▸ **WHAT TO WORK ON**
Set every record down again, identical to the original.
INPUT DATA section start
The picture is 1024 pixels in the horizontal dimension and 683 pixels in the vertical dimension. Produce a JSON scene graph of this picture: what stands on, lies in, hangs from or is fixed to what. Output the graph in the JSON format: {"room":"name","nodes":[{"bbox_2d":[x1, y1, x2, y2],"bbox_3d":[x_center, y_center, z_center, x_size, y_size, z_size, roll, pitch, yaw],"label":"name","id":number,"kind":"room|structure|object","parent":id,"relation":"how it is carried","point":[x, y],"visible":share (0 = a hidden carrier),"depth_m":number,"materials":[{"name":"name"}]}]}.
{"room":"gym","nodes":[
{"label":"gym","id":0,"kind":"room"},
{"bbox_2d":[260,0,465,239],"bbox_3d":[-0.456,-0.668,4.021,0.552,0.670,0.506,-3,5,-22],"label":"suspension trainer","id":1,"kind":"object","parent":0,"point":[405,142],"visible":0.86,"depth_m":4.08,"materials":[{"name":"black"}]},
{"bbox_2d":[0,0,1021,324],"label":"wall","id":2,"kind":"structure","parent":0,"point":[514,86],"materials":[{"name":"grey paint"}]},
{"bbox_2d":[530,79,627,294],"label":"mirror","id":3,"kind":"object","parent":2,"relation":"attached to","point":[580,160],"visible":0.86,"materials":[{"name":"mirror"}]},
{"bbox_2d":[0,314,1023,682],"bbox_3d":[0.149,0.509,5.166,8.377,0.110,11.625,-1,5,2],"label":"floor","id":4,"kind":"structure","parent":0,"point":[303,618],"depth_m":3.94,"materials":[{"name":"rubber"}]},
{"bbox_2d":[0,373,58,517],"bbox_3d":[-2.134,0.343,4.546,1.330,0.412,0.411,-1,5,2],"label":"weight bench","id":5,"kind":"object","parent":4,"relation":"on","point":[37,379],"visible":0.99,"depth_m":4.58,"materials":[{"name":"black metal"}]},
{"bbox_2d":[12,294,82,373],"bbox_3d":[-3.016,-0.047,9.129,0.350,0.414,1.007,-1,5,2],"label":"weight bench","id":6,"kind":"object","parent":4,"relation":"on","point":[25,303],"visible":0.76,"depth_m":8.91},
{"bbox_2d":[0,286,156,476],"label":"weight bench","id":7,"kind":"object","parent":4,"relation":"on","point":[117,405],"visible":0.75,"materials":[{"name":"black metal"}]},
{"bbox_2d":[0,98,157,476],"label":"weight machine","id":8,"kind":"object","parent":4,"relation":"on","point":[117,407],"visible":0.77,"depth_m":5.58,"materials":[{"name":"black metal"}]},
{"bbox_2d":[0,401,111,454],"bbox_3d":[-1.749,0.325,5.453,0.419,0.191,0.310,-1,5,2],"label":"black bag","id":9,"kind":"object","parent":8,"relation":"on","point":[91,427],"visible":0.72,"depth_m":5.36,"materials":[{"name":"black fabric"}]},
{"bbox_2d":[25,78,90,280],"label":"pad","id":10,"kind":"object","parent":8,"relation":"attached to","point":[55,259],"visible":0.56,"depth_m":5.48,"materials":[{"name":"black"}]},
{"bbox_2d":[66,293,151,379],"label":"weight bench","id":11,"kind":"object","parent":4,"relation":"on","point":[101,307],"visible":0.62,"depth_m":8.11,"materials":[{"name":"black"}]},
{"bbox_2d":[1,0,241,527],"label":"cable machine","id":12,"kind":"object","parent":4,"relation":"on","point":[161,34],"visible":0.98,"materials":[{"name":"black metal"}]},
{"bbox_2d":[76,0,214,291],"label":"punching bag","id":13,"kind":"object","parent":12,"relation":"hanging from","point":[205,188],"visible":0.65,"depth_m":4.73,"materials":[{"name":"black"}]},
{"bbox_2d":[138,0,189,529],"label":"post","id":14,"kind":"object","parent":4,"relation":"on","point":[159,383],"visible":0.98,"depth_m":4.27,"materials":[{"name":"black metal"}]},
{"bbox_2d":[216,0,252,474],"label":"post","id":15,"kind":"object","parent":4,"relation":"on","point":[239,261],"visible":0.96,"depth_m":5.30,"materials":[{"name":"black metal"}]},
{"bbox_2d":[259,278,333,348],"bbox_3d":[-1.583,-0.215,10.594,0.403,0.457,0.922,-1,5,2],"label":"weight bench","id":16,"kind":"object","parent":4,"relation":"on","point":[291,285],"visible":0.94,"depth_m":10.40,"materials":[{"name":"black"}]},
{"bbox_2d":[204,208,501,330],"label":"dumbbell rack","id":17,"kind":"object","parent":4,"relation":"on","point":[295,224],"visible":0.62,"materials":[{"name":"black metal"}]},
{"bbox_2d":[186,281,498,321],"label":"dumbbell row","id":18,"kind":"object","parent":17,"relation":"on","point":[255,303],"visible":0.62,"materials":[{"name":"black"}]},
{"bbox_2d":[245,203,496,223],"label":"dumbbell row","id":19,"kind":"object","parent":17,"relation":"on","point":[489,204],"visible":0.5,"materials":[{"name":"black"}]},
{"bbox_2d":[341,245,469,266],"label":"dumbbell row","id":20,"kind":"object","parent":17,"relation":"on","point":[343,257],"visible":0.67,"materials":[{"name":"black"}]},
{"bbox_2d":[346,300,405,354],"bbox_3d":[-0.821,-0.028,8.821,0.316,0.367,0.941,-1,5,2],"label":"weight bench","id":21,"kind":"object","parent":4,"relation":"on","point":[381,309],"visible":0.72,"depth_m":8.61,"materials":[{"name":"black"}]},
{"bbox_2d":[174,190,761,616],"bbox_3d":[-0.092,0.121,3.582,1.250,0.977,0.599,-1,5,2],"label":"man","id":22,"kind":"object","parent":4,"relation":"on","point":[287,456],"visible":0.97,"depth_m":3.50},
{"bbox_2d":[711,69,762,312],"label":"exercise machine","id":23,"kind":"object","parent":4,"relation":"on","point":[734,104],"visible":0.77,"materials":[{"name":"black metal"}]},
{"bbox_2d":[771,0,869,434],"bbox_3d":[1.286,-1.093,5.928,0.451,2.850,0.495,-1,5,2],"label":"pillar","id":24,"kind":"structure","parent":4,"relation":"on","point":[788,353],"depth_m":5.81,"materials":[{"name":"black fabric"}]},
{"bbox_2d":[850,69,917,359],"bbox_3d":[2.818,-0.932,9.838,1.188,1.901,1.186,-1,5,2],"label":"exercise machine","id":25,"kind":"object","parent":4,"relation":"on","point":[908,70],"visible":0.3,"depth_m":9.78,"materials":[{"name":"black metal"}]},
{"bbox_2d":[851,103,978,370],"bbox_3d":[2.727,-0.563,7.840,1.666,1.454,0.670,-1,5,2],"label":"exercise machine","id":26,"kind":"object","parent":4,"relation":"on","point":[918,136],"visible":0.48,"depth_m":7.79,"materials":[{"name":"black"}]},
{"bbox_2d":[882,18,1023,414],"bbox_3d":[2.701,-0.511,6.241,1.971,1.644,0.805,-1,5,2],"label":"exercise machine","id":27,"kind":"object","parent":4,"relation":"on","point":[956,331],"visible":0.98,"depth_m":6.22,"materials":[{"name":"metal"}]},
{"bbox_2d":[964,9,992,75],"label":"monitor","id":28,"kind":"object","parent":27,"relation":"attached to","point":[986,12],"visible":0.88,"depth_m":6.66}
INPUT DATA section end
▸ **RESULT OF THIS TASK**
The picture is 1024 pixels in the horizontal dimension and 683 pixels in the vertical dimension. Produce a JSON scene graph of this picture: what stands on, lies in, hangs from or is fixed to what. Output the graph in the JSON format: {"room":"name","nodes":[{"bbox_2d":[x1, y1, x2, y2],"bbox_3d":[x_center, y_center, z_center, x_size, y_size, z_size, roll, pitch, yaw],"label":"name","id":number,"kind":"room|structure|object","parent":id,"relation":"how it is carried","point":[x, y],"visible":share (0 = a hidden carrier),"depth_m":number,"materials":[{"name":"name"}]}]}.
{"room":"gym","nodes":[
{"label":"gym","id":0,"kind":"room"},
{"bbox_2d":[260,0,465,239],"bbox_3d":[-0.456,-0.668,4.021,0.552,0.670,0.506,-3,5,-22],"label":"suspension trainer","id":1,"kind":"object","parent":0,"point":[405,142],"visible":0.86,"depth_m":4.08,"materials":[{"name":"black"}]},
{"bbox_2d":[0,0,1021,324],"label":"wall","id":2,"kind":"structure","parent":0,"point":[514,86],"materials":[{"name":"grey paint"}]},
{"bbox_2d":[530,79,627,294],"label":"mirror","id":3,"kind":"object","parent":2,"relation":"attached to","point":[580,160],"visible":0.86,"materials":[{"name":"mirror"}]},
{"bbox_2d":[0,314,1023,682],"bbox_3d":[0.149,0.509,5.166,8.377,0.110,11.625,-1,5,2],"label":"floor","id":4,"kind":"structure","parent":0,"point":[303,618],"depth_m":3.94,"materials":[{"name":"rubber"}]},
{"bbox_2d":[0,373,58,517],"bbox_3d":[-2.134,0.343,4.546,1.330,0.412,0.411,-1,5,2],"label":"weight bench","id":5,"kind":"object","parent":4,"relation":"on","point":[37,379],"visible":0.99,"depth_m":4.58,"materials":[{"name":"black metal"}]},
{"bbox_2d":[12,294,82,373],"bbox_3d":[-3.016,-0.047,9.129,0.350,0.414,1.007,-1,5,2],"label":"weight bench","id":6,"kind":"object","parent":4,"relation":"on","point":[25,303],"visible":0.76,"depth_m":8.91},
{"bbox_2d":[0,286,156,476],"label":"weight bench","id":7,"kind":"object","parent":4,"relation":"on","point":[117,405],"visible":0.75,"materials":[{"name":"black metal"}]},
{"bbox_2d":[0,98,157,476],"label":"weight machine","id":8,"kind":"object","parent":4,"relation":"on","point":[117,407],"visible":0.77,"depth_m":5.58,"materials":[{"name":"black metal"}]},
{"bbox_2d":[0,401,111,454],"bbox_3d":[-1.749,0.325,5.453,0.419,0.191,0.310,-1,5,2],"label":"black bag","id":9,"kind":"object","parent":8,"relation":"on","point":[91,427],"visible":0.72,"depth_m":5.36,"materials":[{"name":"black fabric"}]},
{"bbox_2d":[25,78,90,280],"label":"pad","id":10,"kind":"object","parent":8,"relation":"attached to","point":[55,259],"visible":0.56,"depth_m":5.48,"materials":[{"name":"black"}]},
{"bbox_2d":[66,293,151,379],"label":"weight bench","id":11,"kind":"object","parent":4,"relation":"on","point":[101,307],"visible":0.62,"depth_m":8.11,"materials":[{"name":"black"}]},
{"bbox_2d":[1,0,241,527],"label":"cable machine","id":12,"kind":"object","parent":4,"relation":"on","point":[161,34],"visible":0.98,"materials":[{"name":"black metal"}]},
{"bbox_2d":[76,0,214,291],"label":"punching bag","id":13,"kind":"object","parent":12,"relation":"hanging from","point":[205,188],"visible":0.65,"depth_m":4.73,"materials":[{"name":"black"}]},
{"bbox_2d":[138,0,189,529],"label":"post","id":14,"kind":"object","parent":4,"relation":"on","point":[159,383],"visible":0.98,"depth_m":4.27,"materials":[{"name":"black metal"}]},
{"bbox_2d":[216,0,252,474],"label":"post","id":15,"kind":"object","parent":4,"relation":"on","point":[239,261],"visible":0.96,"depth_m":5.30,"materials":[{"name":"black metal"}]},
{"bbox_2d":[259,278,333,348],"bbox_3d":[-1.583,-0.215,10.594,0.403,0.457,0.922,-1,5,2],"label":"weight bench","id":16,"kind":"object","parent":4,"relation":"on","point":[291,285],"visible":0.94,"depth_m":10.40,"materials":[{"name":"black"}]},
{"bbox_2d":[204,208,501,330],"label":"dumbbell rack","id":17,"kind":"object","parent":4,"relation":"on","point":[295,224],"visible":0.62,"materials":[{"name":"black metal"}]},
{"bbox_2d":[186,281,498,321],"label":"dumbbell row","id":18,"kind":"object","parent":17,"relation":"on","point":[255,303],"visible":0.62,"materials":[{"name":"black"}]},
{"bbox_2d":[245,203,496,223],"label":"dumbbell row","id":19,"kind":"object","parent":17,"relation":"on","point":[489,204],"visible":0.5,"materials":[{"name":"black"}]},
{"bbox_2d":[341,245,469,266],"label":"dumbbell row","id":20,"kind":"object","parent":17,"relation":"on","point":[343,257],"visible":0.67,"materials":[{"name":"black"}]},
{"bbox_2d":[346,300,405,354],"bbox_3d":[-0.821,-0.028,8.821,0.316,0.367,0.941,-1,5,2],"label":"weight bench","id":21,"kind":"object","parent":4,"relation":"on","point":[381,309],"visible":0.72,"depth_m":8.61,"materials":[{"name":"black"}]},
{"bbox_2d":[174,190,761,616],"bbox_3d":[-0.092,0.121,3.582,1.250,0.977,0.599,-1,5,2],"label":"man","id":22,"kind":"object","parent":4,"relation":"on","point":[287,456],"visible":0.97,"depth_m":3.50},
{"bbox_2d":[711,69,762,312],"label":"exercise machine","id":23,"kind":"object","parent":4,"relation":"on","point":[734,104],"visible":0.77,"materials":[{"name":"black metal"}]},
{"bbox_2d":[771,0,869,434],"bbox_3d":[1.286,-1.093,5.928,0.451,2.850,0.495,-1,5,2],"label":"pillar","id":24,"kind":"structure","parent":4,"relation":"on","point":[788,353],"depth_m":5.81,"materials":[{"name":"black fabric"}]},
{"bbox_2d":[850,69,917,359],"bbox_3d":[2.818,-0.932,9.838,1.188,1.901,1.186,-1,5,2],"label":"exercise machine","id":25,"kind":"object","parent":4,"relation":"on","point":[908,70],"visible":0.3,"depth_m":9.78,"materials":[{"name":"black metal"}]},
{"bbox_2d":[851,103,978,370],"bbox_3d":[2.727,-0.563,7.840,1.666,1.454,0.670,-1,5,2],"label":"exercise machine","id":26,"kind":"object","parent":4,"relation":"on","point":[918,136],"visible":0.48,"depth_m":7.79,"materials":[{"name":"black"}]},
{"bbox_2d":[882,18,1023,414],"bbox_3d":[2.701,-0.511,6.241,1.971,1.644,0.805,-1,5,2],"label":"exercise machine","id":27,"kind":"object","parent":4,"relation":"on","point":[956,331],"visible":0.98,"depth_m":6.22,"materials":[{"name":"metal"}]},
{"bbox_2d":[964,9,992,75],"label":"monitor","id":28,"kind":"object","parent":27,"relation":"attached to","point":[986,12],"visible":0.88,"depth_m":6.66}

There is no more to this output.